* 本文 *
★ ★ ★
2021/04/14 最新追記2021/10/05

 QAnonという2021年1月6日に米連邦議会襲撃事件を引き起こした米国発の陰謀論ムーブメントは、調べていると様々な米軍関係者を見かけることが多々ある。

 米民主党議員が影の政府(DS=ディープステート)を作って子どもを食べてる、という不気味だがどこか子どもじみたお伽話を信じている人々と米国の軍人とは全く接点を見出せないが、そもそも2017年10月に4chanで初めての投稿をした時から、Qは「Qクリアランスの愛国者」と名乗っていた。Qクリアランスとは核兵器の情報も扱えるほどの米国高官だけが得られる認証だ。

 QAnonはその始まりから米国軍部との関係を強調してきた。

QAnonと米軍関係者

 QAnonを調べていて最初にぶち当たる米軍関係者はマイケル・フリン元米軍中将かもしれない。フリン氏は現役時代、米軍諜報機関部門でイラン・イラク、アフガニスタンなどの中東地域を担当し、最終的には米国国防諜報局DIAの長官にまで上り詰める。QAnonでは、伝説的な存在としてかなり初期から英雄視されていた。2019年に発足した日本の最大のQAnon組織QAJFはQArmyJapanFlynn、つまり「フリンのQ兵士日本支部」の意味だ。

 フリン氏に始まり、Qの中の人と長く噂されていた掲示板8kunの所有者ジム・ワトキンス氏(日本では5ちゃんねるの所有者として有名)も1998年まで米陸軍に所属していたことで有名だ。そのジム・ワトキンス氏が「いや、あいつこそQの中の人だ」と指差す、元ホワイトハウス首席戦略官のスティーブ・バノン氏も元海軍将校である。

 QAnon信者が集まり起こした2021年1月6日の米連邦議会襲撃事件では非常に多くの退役米軍人が参加し、中には現役米軍人もいた。調査によると襲撃で起訴された人の5人に1人は退役軍人または現役軍人だった。起訴者全体の約20%にあたり、全米の国勢調査では成人人口の約7%が退役軍人であることから、かなり多い。かの有名なQAnonシャーマンことジェイコブ・チャンズリー氏も海軍出身だ。

 米連邦議会内で警備員に射殺されたアシュリー・バビット氏も米空軍退役軍人、人質捕獲用のジップタイを持って写真に映ったラリー・レンダル・ブロック・ジュニア氏は引退した空軍予備役中佐だった。

 また、米連邦議会襲撃時に警備の警察が暴徒をこっそり招き入れたとか、議会付きの司令官が国防総省へ州兵の出動を要請した際に、あのマイケル・フリン氏の弟で同様に軍部で働くチャールズ・フリン中将が州兵の速やかな出動を渋ったという不可思議な話もある。
★ ★ ★
* 演習データ *
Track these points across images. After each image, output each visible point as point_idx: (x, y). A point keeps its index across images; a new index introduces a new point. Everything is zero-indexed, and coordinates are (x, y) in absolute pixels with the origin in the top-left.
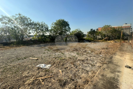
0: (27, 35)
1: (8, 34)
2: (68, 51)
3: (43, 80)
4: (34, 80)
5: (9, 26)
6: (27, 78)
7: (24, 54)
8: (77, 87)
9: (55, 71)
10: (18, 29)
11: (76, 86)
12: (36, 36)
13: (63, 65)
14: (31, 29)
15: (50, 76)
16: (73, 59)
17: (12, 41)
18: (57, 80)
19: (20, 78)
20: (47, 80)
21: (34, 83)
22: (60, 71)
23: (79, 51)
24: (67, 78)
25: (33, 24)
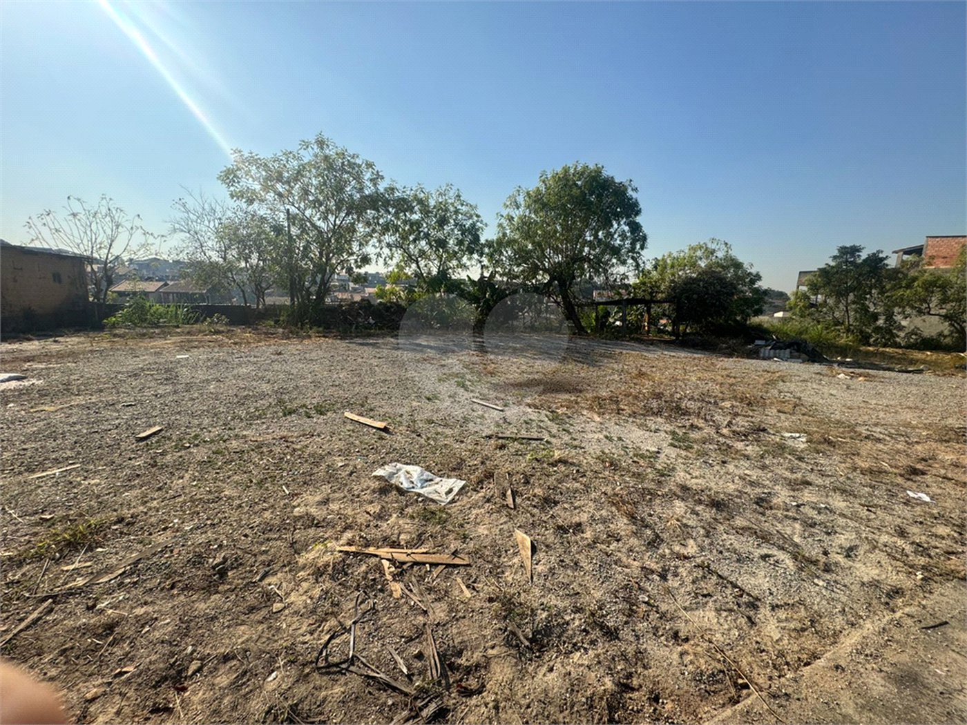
★ ★ ★
* やること *
QAnonと米軍関係者についての本文のうち、「QAnon信者が集まり起こし」で始まり「たという不可思議な話もある。」で終わる部分を、「ジップタイ」を「結束バンド」に置き換えて書き直してください。

* 期待される出力 *
QAnon信者が集まり起こした2021年1月6日の米連邦議会襲撃事件では非常に多くの退役米軍人が参加し、中には現役米軍人もいた。調査によると襲撃で起訴された人の5人に1人は退役軍人または現役軍人だった。起訴者全体の約20%にあたり、全米の国勢調査では成人人口の約7%が退役軍人であることから、かなり多い。かの有名なQAnonシャーマンことジェイコブ・チャンズリー氏も海軍出身だ。

 米連邦議会内で警備員に射殺されたアシュリー・バビット氏も米空軍退役軍人、人質捕獲用の結束バンドを持って写真に映ったラリー・レンダル・ブロック・ジュニア氏は引退した空軍予備役中佐だった。

 また、米連邦議会襲撃時に警備の警察が暴徒をこっそり招き入れたとか、議会付きの司令官が国防総省へ州兵の出動を要請した際に、あのマイケル・フリン氏の弟で同様に軍部で働くチャールズ・フリン中将が州兵の速やかな出動を渋ったという不可思議な話もある。